**Requirement**
What is needed is an exact copy of the lines in the entries below from the one holding "обсудили ключевые направления развития" through the one holding "CCPC大赛收官大战 哈弗F7勇夺牙克石站五项冠军", pictures excluded.

**Working data**
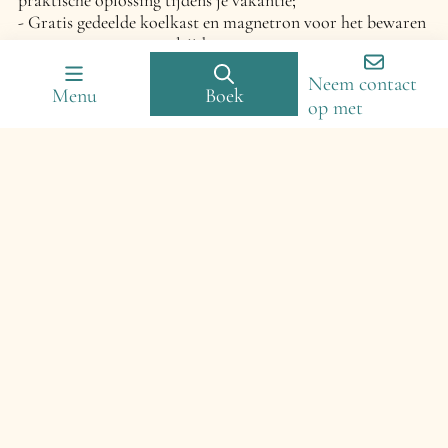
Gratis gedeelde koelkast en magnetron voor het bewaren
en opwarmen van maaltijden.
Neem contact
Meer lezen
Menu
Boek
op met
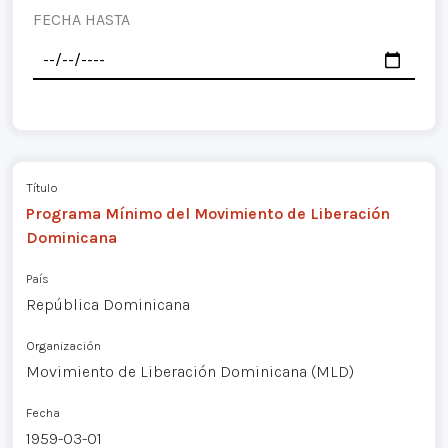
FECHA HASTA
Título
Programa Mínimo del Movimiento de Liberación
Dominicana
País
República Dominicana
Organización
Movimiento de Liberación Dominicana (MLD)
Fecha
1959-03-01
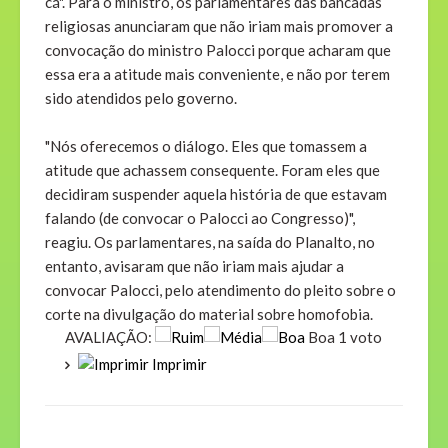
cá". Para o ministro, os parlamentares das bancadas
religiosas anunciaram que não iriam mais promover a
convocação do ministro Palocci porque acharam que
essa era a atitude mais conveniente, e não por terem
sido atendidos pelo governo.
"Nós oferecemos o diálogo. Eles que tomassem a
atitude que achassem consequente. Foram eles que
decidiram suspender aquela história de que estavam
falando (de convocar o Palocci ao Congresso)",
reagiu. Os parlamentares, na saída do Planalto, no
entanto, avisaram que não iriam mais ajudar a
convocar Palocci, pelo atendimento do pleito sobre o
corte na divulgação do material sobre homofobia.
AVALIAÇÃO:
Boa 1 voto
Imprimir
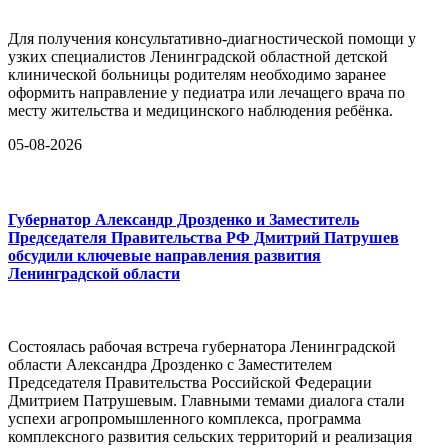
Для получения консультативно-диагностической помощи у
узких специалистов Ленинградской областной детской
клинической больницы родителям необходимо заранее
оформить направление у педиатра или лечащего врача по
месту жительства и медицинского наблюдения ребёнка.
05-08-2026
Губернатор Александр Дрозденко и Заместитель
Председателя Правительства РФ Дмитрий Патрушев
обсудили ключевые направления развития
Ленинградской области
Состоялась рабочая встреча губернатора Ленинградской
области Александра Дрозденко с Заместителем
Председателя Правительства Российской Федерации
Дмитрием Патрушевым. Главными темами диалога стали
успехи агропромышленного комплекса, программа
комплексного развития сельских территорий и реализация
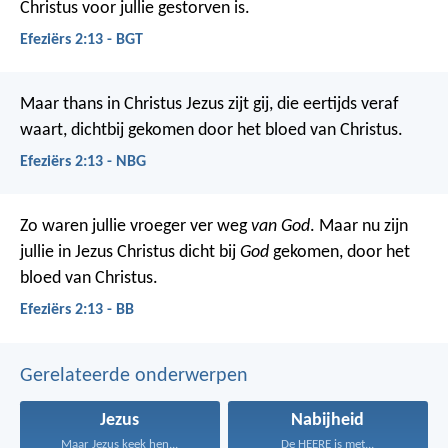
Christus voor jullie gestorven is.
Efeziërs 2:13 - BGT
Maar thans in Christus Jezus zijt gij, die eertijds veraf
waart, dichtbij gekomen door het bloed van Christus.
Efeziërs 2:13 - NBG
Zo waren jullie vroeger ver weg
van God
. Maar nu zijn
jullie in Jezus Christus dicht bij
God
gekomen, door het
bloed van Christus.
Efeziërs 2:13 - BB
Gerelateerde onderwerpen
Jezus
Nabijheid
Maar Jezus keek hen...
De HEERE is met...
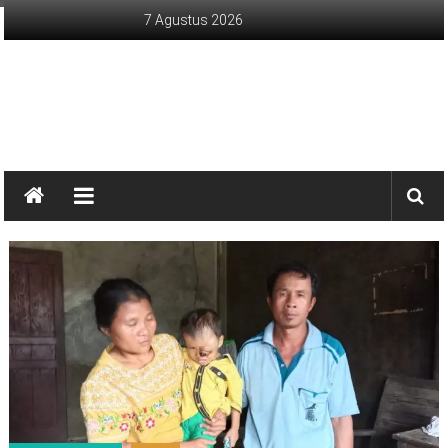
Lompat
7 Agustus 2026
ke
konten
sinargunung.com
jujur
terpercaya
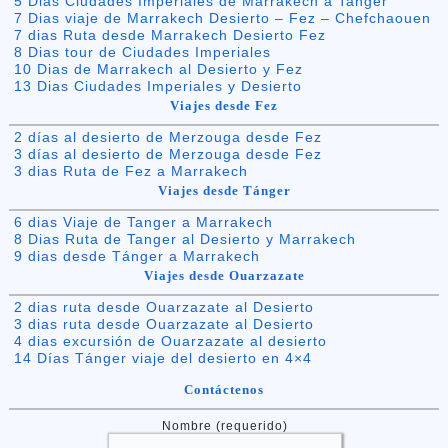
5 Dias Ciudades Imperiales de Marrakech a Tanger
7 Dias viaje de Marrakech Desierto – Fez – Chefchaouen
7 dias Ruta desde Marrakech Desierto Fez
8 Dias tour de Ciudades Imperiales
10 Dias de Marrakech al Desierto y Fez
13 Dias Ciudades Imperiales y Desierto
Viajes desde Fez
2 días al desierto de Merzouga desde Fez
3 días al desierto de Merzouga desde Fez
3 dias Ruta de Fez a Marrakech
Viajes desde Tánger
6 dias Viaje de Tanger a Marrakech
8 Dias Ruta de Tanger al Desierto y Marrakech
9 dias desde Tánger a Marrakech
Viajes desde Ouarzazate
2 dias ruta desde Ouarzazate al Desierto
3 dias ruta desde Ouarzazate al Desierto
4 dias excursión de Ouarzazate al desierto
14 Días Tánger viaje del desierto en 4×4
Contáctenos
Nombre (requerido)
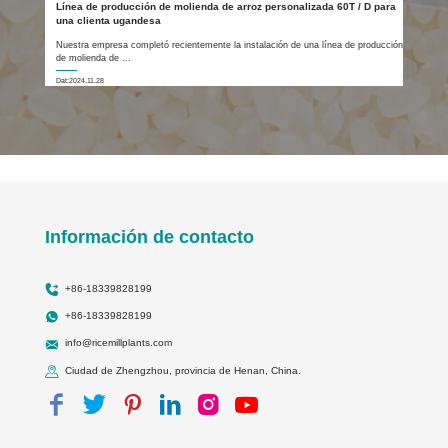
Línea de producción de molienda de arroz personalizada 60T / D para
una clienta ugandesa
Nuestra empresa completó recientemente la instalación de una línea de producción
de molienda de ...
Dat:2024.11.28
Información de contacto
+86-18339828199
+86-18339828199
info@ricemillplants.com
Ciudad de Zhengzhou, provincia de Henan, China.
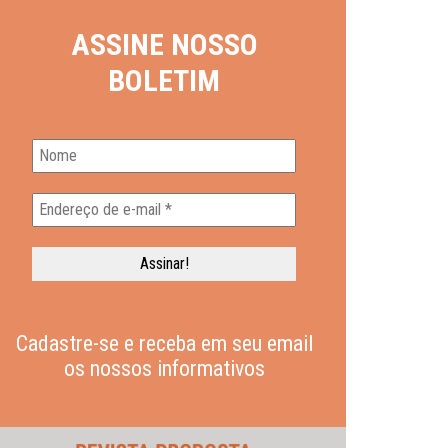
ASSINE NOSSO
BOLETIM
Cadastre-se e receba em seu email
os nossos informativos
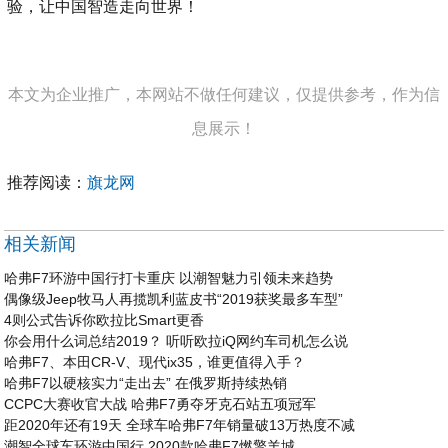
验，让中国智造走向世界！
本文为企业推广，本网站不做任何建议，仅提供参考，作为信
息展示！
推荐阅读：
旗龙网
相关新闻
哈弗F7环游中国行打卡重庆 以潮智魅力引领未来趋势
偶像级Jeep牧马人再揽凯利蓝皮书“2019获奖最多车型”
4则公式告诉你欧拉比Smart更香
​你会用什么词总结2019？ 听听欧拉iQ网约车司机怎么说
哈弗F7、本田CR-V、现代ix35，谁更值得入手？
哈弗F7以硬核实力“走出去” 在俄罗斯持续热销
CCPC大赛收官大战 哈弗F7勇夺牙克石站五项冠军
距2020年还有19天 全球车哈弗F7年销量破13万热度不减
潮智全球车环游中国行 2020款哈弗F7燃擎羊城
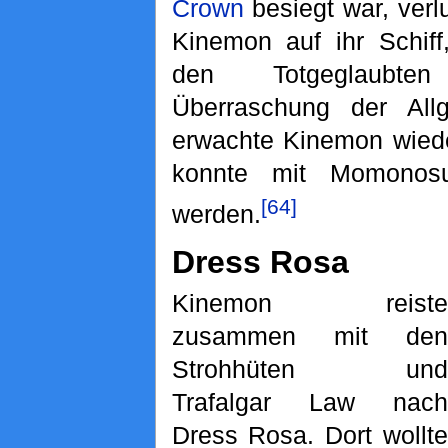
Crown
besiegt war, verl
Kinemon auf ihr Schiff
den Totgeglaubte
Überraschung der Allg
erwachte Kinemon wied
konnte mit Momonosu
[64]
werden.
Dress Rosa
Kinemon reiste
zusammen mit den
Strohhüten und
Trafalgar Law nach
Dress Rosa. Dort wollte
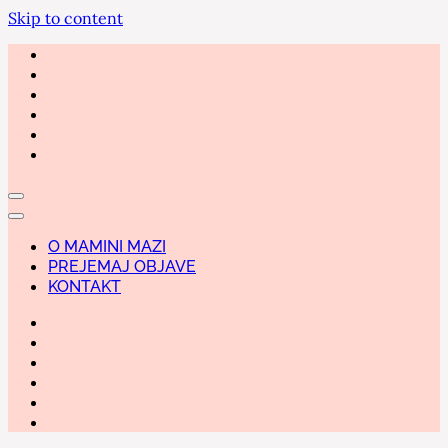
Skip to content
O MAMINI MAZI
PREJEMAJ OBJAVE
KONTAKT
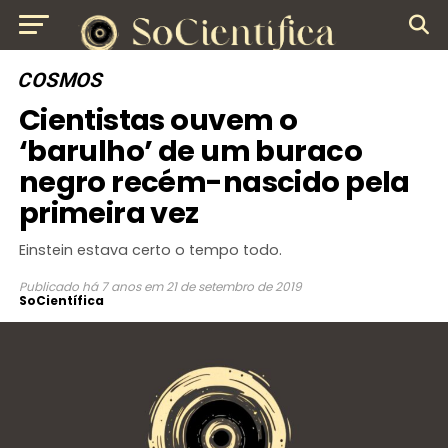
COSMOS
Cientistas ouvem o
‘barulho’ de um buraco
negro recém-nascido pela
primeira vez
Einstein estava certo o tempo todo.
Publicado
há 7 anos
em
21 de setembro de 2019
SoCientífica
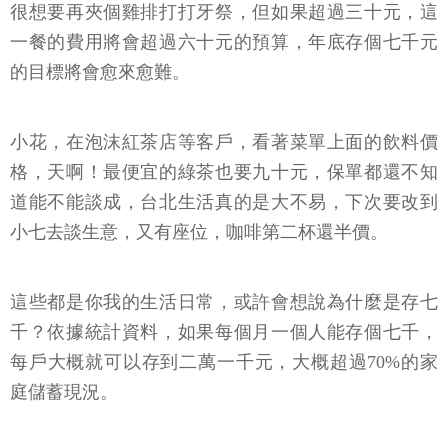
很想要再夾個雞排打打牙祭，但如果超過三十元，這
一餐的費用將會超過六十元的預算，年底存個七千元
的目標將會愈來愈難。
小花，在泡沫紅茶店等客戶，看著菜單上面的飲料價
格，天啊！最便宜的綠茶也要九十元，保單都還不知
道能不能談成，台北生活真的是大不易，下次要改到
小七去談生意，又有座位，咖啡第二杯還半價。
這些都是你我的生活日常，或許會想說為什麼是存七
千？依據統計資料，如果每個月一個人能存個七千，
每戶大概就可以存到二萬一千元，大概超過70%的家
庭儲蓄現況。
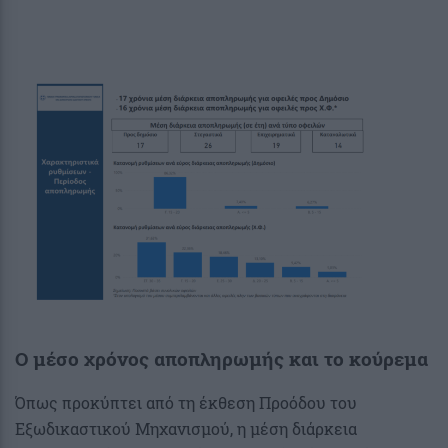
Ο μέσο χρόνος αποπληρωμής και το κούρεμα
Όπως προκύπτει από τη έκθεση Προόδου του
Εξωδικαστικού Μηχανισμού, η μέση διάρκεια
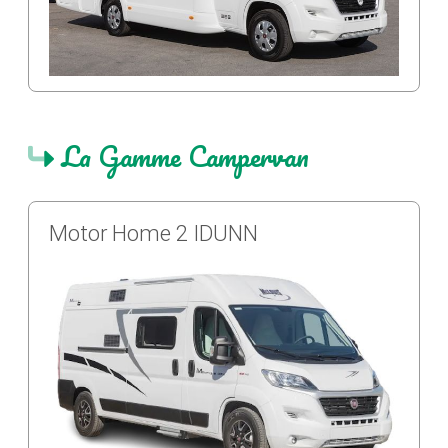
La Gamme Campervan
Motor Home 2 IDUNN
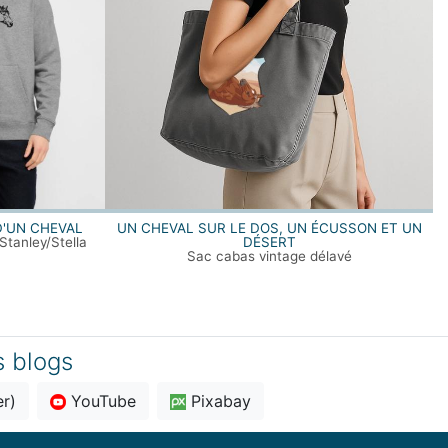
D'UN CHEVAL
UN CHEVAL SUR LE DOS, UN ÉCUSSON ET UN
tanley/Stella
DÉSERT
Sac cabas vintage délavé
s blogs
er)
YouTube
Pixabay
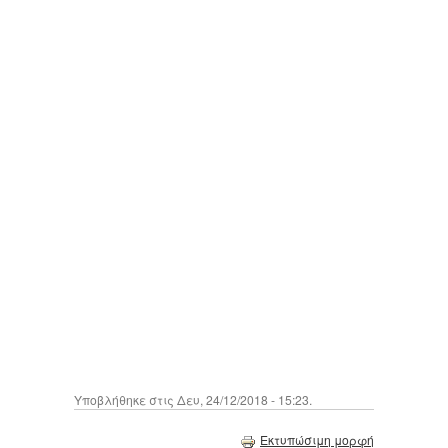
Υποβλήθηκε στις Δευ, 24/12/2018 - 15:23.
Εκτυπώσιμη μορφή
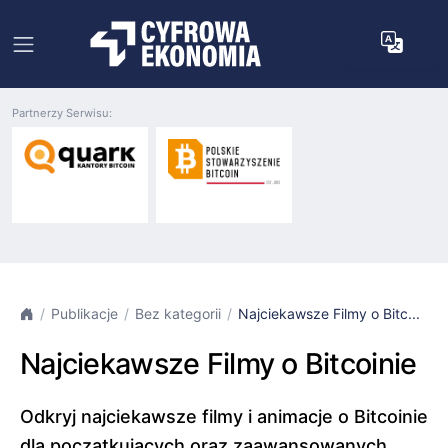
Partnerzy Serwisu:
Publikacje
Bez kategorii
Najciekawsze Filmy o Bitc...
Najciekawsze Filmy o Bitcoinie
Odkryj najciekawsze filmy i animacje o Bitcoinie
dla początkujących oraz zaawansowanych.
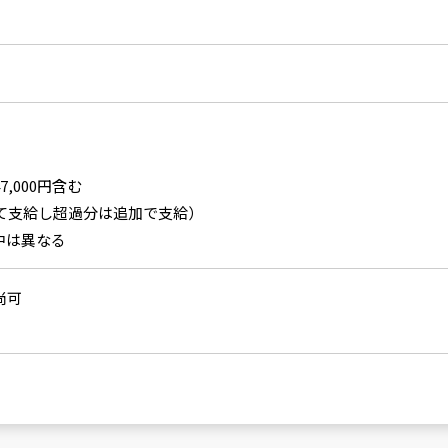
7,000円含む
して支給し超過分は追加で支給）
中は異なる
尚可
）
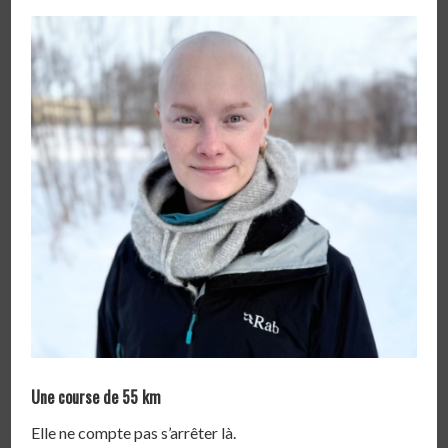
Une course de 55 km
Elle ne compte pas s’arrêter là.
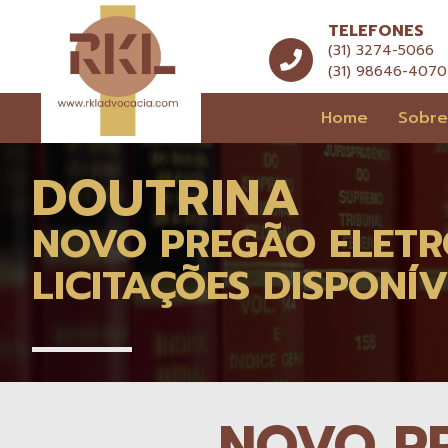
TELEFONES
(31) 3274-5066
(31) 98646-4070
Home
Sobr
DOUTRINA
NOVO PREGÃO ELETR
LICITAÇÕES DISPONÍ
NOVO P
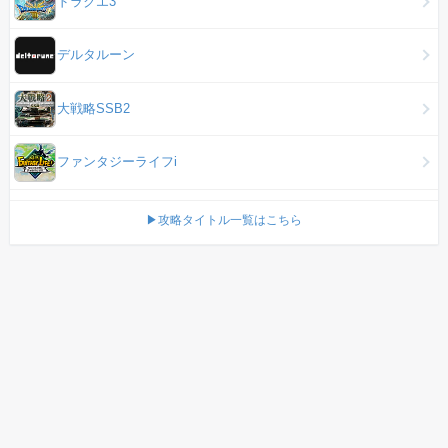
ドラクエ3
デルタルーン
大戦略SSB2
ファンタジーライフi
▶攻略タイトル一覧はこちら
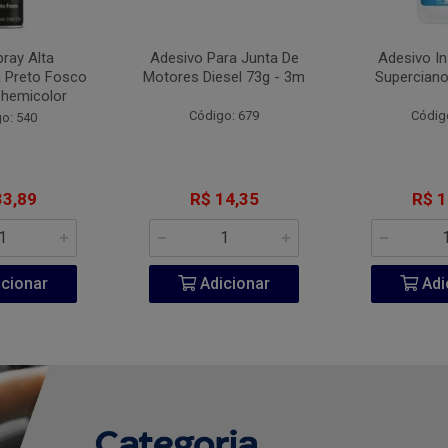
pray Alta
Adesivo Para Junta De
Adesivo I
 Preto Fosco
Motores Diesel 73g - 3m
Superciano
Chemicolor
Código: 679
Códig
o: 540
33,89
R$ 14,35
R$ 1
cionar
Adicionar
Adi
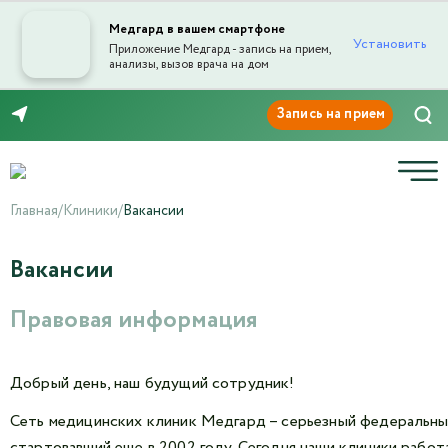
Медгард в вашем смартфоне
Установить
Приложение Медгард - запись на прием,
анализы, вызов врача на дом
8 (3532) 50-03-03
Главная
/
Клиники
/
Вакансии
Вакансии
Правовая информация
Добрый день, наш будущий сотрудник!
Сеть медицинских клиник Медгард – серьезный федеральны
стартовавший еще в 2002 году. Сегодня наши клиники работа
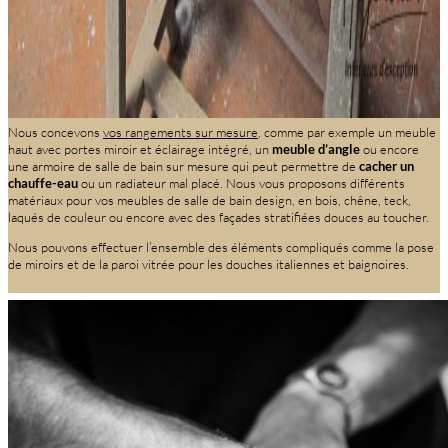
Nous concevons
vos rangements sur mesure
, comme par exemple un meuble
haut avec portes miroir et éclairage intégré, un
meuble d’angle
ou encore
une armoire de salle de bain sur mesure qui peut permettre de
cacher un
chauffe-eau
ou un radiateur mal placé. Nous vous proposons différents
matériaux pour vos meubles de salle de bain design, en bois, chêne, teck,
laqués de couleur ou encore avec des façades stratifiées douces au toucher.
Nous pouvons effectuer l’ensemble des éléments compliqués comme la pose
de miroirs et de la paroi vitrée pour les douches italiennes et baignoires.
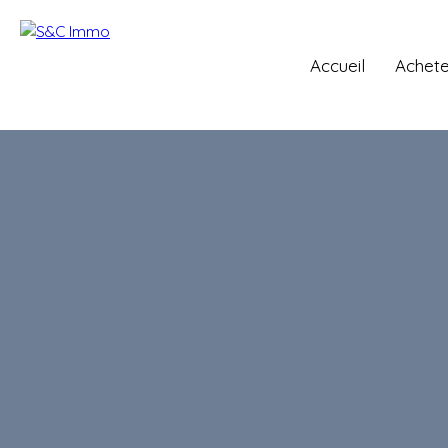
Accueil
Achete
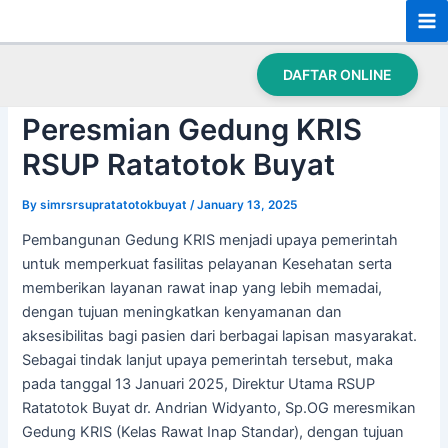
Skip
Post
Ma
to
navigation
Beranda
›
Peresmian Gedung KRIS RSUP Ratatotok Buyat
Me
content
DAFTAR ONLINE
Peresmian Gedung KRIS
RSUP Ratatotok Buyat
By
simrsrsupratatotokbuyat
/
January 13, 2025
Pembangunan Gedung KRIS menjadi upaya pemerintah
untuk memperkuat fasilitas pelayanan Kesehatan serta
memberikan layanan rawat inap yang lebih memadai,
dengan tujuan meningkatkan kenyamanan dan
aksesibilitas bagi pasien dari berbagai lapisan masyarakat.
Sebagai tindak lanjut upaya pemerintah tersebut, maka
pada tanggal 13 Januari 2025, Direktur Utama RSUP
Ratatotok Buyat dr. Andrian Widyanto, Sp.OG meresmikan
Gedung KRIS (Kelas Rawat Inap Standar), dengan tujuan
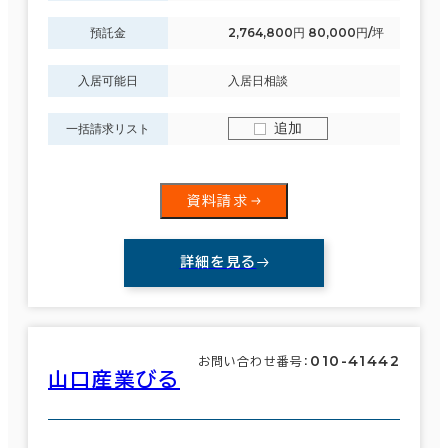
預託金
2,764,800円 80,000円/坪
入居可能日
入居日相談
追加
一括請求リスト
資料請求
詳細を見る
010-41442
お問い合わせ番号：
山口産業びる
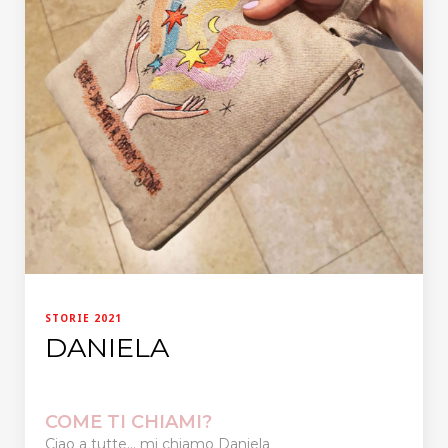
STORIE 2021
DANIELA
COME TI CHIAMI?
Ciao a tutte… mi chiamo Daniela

**Task result**
обсудили ключевые направления развития
Ленинградской области
Состоялась рабочая встреча губернатора Ленинградской
области Александра Дрозденко с Заместителем
Председателя Правительства Российской Федерации
Дмитрием Патрушевым. Главными темами диалога стали
успехи агропромышленного комплекса, программа
комплексного развития сельских территорий и реализация
Christus voor jullie gestorven is.
Efeziërs 2:13 - BGT
Maar thans in Christus Jezus zijt gij, die eertijds veraf
waart, dichtbij gekomen door het bloed van Christus.
Efeziërs 2:13 - NBG
Zo waren jullie vroeger ver weg
van God
. Maar nu zijn
jullie in Jezus Christus dicht bij
God
gekomen, door het
bloed van Christus.
Efeziërs 2:13 - BB
Gerelateerde onderwerpen
Jezus
Nabijheid
Maar Jezus keek hen...
De HEERE is met...
Lompat
7 Agustus 2026
ke
konten
sinargunung.com
jujur
terpercaya
5 Dias Ciudades Imperiales de Marrakech a Tanger
7 Dias viaje de Marrakech Desierto – Fez – Chefchaouen
7 dias Ruta desde Marrakech Desierto Fez
8 Dias tour de Ciudades Imperiales
10 Dias de Marrakech al Desierto y Fez
13 Dias Ciudades Imperiales y Desierto
Viajes desde Fez
2 días al desierto de Merzouga desde Fez
3 días al desierto de Merzouga desde Fez
3 dias Ruta de Fez a Marrakech
Viajes desde Tánger
6 dias Viaje de Tanger a Marrakech
8 Dias Ruta de Tanger al Desierto y Marrakech
9 dias desde Tánger a Marrakech
Viajes desde Ouarzazate
2 dias ruta desde Ouarzazate al Desierto
3 dias ruta desde Ouarzazate al Desierto
4 dias excursión de Ouarzazate al desierto
14 Días Tánger viaje del desierto en 4×4
Contáctenos
Nombre (requerido)
Línea de producción de molienda de arroz personalizada 60T / D para
una clienta ugandesa
Nuestra empresa completó recientemente la instalación de una línea de producción
de molienda de ...
Dat:2024.11.28
Información de contacto
+86-18339828199
+86-18339828199
info@ricemillplants.com
Ciudad de Zhengzhou, provincia de Henan, China.
ASSINE NOSSO
BOLETIM
Cadastre-se e receba em seu email
os nossos informativos
验，让中国智造走向世界！
本文为企业推广，本网站不做任何建议，仅提供参考，作为信
息展示！
推荐阅读：
旗龙网
相关新闻
哈弗F7环游中国行打卡重庆 以潮智魅力引领未来趋势
偶像级Jeep牧马人再揽凯利蓝皮书“2019获奖最多车型”
4则公式告诉你欧拉比Smart更香
​你会用什么词总结2019？ 听听欧拉iQ网约车司机怎么说
哈弗F7、本田CR-V、现代ix35，谁更值得入手？
哈弗F7以硬核实力“走出去” 在俄罗斯持续热销
CCPC大赛收官大战 哈弗F7勇夺牙克石站五项冠军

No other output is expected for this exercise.